Records from a collection:
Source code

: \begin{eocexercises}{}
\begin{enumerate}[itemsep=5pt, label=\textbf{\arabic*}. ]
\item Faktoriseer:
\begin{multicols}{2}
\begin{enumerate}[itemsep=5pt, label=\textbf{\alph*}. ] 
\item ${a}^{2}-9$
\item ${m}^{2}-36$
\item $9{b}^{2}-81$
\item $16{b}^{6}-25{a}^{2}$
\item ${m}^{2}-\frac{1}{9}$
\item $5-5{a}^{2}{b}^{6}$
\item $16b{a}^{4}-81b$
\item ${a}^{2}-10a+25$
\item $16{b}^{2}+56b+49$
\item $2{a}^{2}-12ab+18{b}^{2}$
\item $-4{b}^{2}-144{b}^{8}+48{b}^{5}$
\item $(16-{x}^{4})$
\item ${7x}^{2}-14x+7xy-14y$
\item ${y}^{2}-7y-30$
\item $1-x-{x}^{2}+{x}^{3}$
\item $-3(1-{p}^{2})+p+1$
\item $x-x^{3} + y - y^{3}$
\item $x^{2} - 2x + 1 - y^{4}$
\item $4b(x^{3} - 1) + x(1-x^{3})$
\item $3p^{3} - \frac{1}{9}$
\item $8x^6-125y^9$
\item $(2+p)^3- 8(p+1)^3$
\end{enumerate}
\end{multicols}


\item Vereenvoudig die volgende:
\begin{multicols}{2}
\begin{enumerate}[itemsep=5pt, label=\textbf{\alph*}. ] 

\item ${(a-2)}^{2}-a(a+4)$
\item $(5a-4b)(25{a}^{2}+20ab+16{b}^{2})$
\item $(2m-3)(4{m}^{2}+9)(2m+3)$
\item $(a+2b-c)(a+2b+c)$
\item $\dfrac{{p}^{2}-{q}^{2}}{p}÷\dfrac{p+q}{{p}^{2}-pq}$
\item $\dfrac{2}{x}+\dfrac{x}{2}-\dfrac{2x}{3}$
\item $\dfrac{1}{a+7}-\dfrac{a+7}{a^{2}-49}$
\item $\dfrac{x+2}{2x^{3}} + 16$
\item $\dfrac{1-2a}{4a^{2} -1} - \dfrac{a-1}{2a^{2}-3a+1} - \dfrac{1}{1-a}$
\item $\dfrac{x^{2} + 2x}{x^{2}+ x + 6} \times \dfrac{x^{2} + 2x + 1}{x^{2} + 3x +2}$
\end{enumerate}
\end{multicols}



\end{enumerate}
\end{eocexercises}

Work to be completed: What is needed is the data above, output in full and exactly as it stands.

Task output:
Source code

: \begin{eocexercises}{}
\begin{enumerate}[itemsep=5pt, label=\textbf{\arabic*}. ]
\item Faktoriseer:
\begin{multicols}{2}
\begin{enumerate}[itemsep=5pt, label=\textbf{\alph*}. ] 
\item ${a}^{2}-9$
\item ${m}^{2}-36$
\item $9{b}^{2}-81$
\item $16{b}^{6}-25{a}^{2}$
\item ${m}^{2}-\frac{1}{9}$
\item $5-5{a}^{2}{b}^{6}$
\item $16b{a}^{4}-81b$
\item ${a}^{2}-10a+25$
\item $16{b}^{2}+56b+49$
\item $2{a}^{2}-12ab+18{b}^{2}$
\item $-4{b}^{2}-144{b}^{8}+48{b}^{5}$
\item $(16-{x}^{4})$
\item ${7x}^{2}-14x+7xy-14y$
\item ${y}^{2}-7y-30$
\item $1-x-{x}^{2}+{x}^{3}$
\item $-3(1-{p}^{2})+p+1$
\item $x-x^{3} + y - y^{3}$
\item $x^{2} - 2x + 1 - y^{4}$
\item $4b(x^{3} - 1) + x(1-x^{3})$
\item $3p^{3} - \frac{1}{9}$
\item $8x^6-125y^9$
\item $(2+p)^3- 8(p+1)^3$
\end{enumerate}
\end{multicols}


\item Vereenvoudig die volgende:
\begin{multicols}{2}
\begin{enumerate}[itemsep=5pt, label=\textbf{\alph*}. ] 

\item ${(a-2)}^{2}-a(a+4)$
\item $(5a-4b)(25{a}^{2}+20ab+16{b}^{2})$
\item $(2m-3)(4{m}^{2}+9)(2m+3)$
\item $(a+2b-c)(a+2b+c)$
\item $\dfrac{{p}^{2}-{q}^{2}}{p}÷\dfrac{p+q}{{p}^{2}-pq}$
\item $\dfrac{2}{x}+\dfrac{x}{2}-\dfrac{2x}{3}$
\item $\dfrac{1}{a+7}-\dfrac{a+7}{a^{2}-49}$
\item $\dfrac{x+2}{2x^{3}} + 16$
\item $\dfrac{1-2a}{4a^{2} -1} - \dfrac{a-1}{2a^{2}-3a+1} - \dfrac{1}{1-a}$
\item $\dfrac{x^{2} + 2x}{x^{2}+ x + 6} \times \dfrac{x^{2} + 2x + 1}{x^{2} + 3x +2}$
\end{enumerate}
\end{multicols}



\end{enumerate}
\end{eocexercises}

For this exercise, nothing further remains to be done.